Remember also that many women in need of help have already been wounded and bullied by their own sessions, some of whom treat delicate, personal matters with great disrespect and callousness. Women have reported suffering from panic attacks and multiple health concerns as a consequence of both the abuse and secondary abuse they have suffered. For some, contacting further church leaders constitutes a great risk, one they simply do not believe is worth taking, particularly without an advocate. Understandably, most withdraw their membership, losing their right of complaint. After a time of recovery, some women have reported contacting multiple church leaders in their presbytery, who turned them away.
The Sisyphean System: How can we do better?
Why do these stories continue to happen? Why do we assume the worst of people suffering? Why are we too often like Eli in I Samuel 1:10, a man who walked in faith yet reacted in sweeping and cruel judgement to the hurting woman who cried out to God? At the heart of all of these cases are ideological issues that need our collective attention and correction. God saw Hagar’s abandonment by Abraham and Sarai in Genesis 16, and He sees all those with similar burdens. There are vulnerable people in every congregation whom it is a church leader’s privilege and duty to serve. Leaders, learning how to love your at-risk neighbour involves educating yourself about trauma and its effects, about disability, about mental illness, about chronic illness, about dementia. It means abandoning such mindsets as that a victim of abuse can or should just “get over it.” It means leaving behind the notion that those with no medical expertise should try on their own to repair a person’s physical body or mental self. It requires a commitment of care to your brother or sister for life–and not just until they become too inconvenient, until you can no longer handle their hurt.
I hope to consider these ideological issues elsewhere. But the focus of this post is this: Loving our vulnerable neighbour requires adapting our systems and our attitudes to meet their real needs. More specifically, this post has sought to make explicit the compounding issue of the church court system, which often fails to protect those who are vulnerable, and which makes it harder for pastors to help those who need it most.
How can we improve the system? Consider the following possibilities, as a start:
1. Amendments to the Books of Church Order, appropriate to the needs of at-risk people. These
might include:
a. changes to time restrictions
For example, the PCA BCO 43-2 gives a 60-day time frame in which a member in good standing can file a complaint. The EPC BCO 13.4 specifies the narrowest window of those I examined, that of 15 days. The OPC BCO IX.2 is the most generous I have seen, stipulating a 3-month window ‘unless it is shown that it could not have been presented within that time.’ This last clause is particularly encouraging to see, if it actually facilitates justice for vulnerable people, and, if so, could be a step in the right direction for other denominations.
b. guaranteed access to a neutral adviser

--------------------------------

What needs to be done. Would you return exactly the lines from the one containing "1. Amendments to" through the end of the listing, both included, and only them?

Solution below.
1. Amendments to the Books of Church Order, appropriate to the needs of at-risk people. These
might include:
a. changes to time restrictions
For example, the PCA BCO 43-2 gives a 60-day time frame in which a member in good standing can file a complaint. The EPC BCO 13.4 specifies the narrowest window of those I examined, that of 15 days. The OPC BCO IX.2 is the most generous I have seen, stipulating a 3-month window ‘unless it is shown that it could not have been presented within that time.’ This last clause is particularly encouraging to see, if it actually facilitates justice for vulnerable people, and, if so, could be a step in the right direction for other denominations.
b. guaranteed access to a neutral adviser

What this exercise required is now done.